The acquisition is clearly intended to boost GroupM's abilities to harness consumer-generated media at a time when advertisers are expressing growing interest in social networks like MySpace, but still seem unsure how to best use such sites for marketing.
M80, which posted $2 million in revenue last year, boasts a client roster including entertainment and consumer properties such as Microsoft, Twentieth Century Fox, Warner Music Group, the NBA, Comedy Central, the Gap, and Sega. For its part, GroupM is a management firm responsible for coordinating the work of a number of WPP's most valuable media holdings--Mediaedge:cia, MindShare, MediaCom, and MAXUS--all of which also work with big-name clients.
Early on, Dave Neupert, the founder of M80, positioned his "peer-to-peer" marketing firm against the so-called "buzz marketers" who then dominated the word-of-mouth arena and mostly targeted professionals with large, varied social networks. By contrast, M80 sought out "superfans," in hopes that their natural enthusiasm for a particular product would prove far more infectious--and effective--than the bully pulpits of "buzz."

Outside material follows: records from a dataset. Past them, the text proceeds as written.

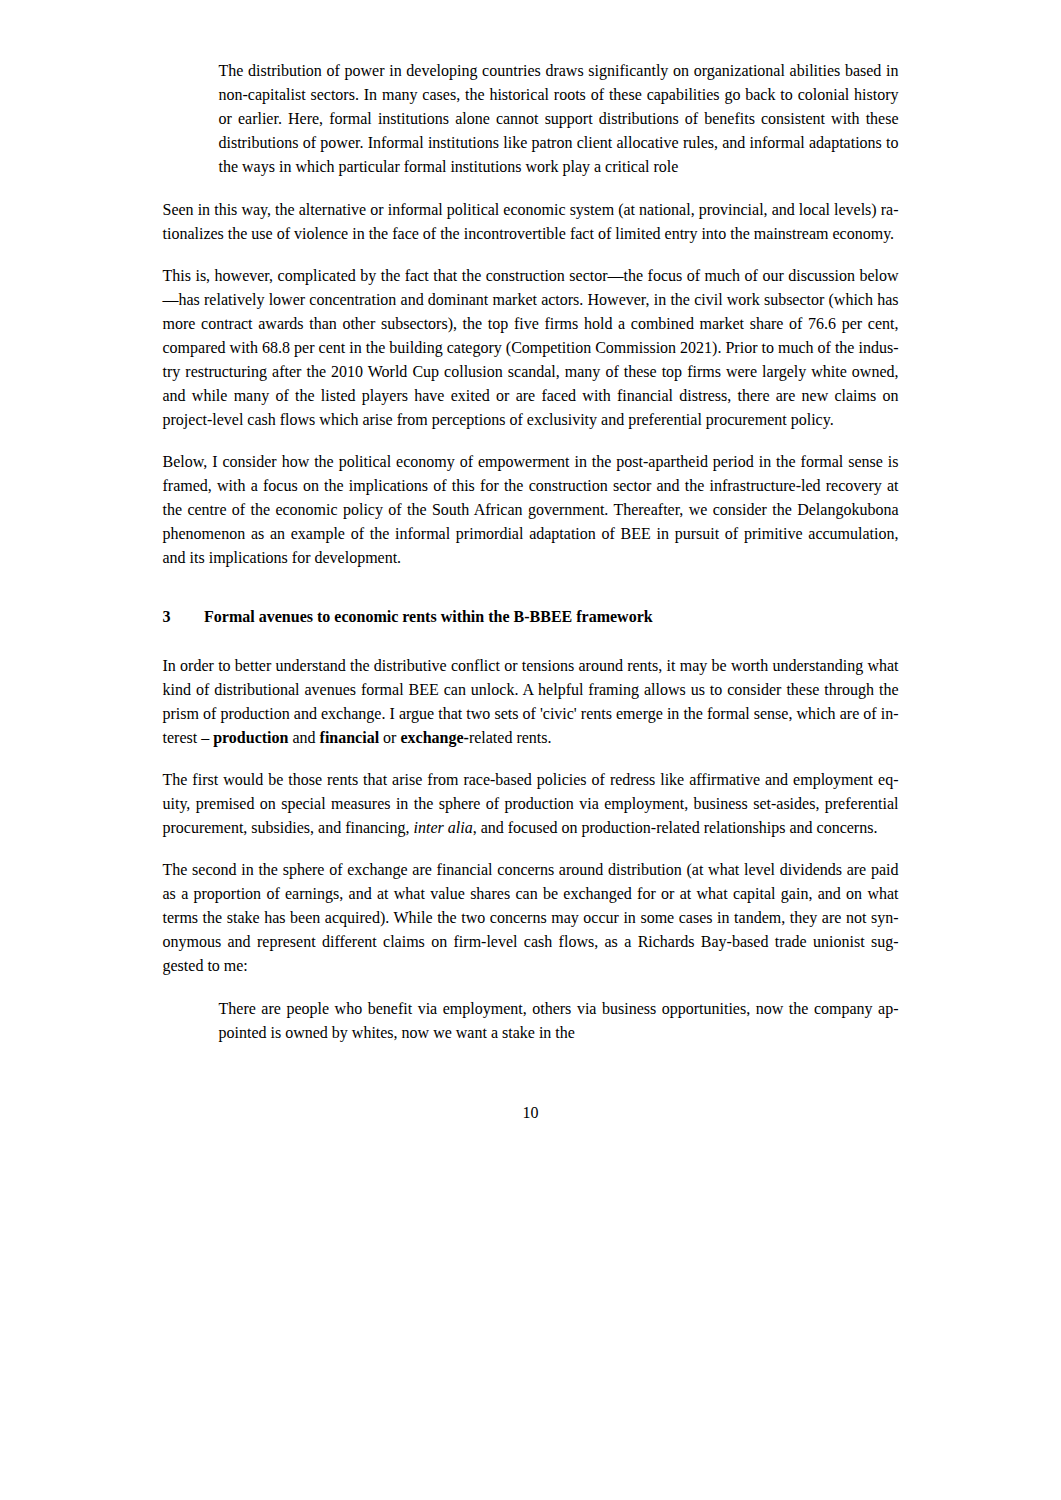The distribution of power in developing countries draws significantly on organizational abilities based in non-capitalist sectors. In many cases, the historical roots of these capabilities go back to colonial history or earlier. Here, formal institutions alone cannot support distributions of benefits consistent with these distributions of power. Informal institutions like patron client allocative rules, and informal adaptations to the ways in which particular formal institutions work play a critical role
Seen in this way, the alternative or informal political economic system (at national, provincial, and local levels) rationalizes the use of violence in the face of the incontrovertible fact of limited entry into the mainstream economy.
This is, however, complicated by the fact that the construction sector—the focus of much of our discussion below—has relatively lower concentration and dominant market actors. However, in the civil work subsector (which has more contract awards than other subsectors), the top five firms hold a combined market share of 76.6 per cent, compared with 68.8 per cent in the building category (Competition Commission 2021). Prior to much of the industry restructuring after the 2010 World Cup collusion scandal, many of these top firms were largely white owned, and while many of the listed players have exited or are faced with financial distress, there are new claims on project-level cash flows which arise from perceptions of exclusivity and preferential procurement policy.
Below, I consider how the political economy of empowerment in the post-apartheid period in the formal sense is framed, with a focus on the implications of this for the construction sector and the infrastructure-led recovery at the centre of the economic policy of the South African government. Thereafter, we consider the Delangokubona phenomenon as an example of the informal primordial adaptation of BEE in pursuit of primitive accumulation, and its implications for development.
3 Formal avenues to economic rents within the B-BBEE framework
In order to better understand the distributive conflict or tensions around rents, it may be worth understanding what kind of distributional avenues formal BEE can unlock. A helpful framing allows us to consider these through the prism of production and exchange. I argue that two sets of 'civic' rents emerge in the formal sense, which are of interest – production and financial or exchange-related rents.
The first would be those rents that arise from race-based policies of redress like affirmative and employment equity, premised on special measures in the sphere of production via employment, business set-asides, preferential procurement, subsidies, and financing, inter alia, and focused on production-related relationships and concerns.
The second in the sphere of exchange are financial concerns around distribution (at what level dividends are paid as a proportion of earnings, and at what value shares can be exchanged for or at what capital gain, and on what terms the stake has been acquired). While the two concerns may occur in some cases in tandem, they are not synonymous and represent different claims on firm-level cash flows, as a Richards Bay-based trade unionist suggested to me:
There are people who benefit via employment, others via business opportunities, now the company appointed is owned by whites, now we want a stake in the
10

M80 has always been a Web-centered firm from its inception, drawing on Neupert's previous experience as an executive at Maverick Records, where he experimented with concerted word-of-mouth Web campaigns to promote the band the Deftones as early as 1996. In Neupert's model, the "superfan" recruits work practically for free, receiving free merchandise like t-shirts and music for the efforts--but seem to reap far greater psychological rewards, as they often believe themselves to be arbiters of popular opinion and taste.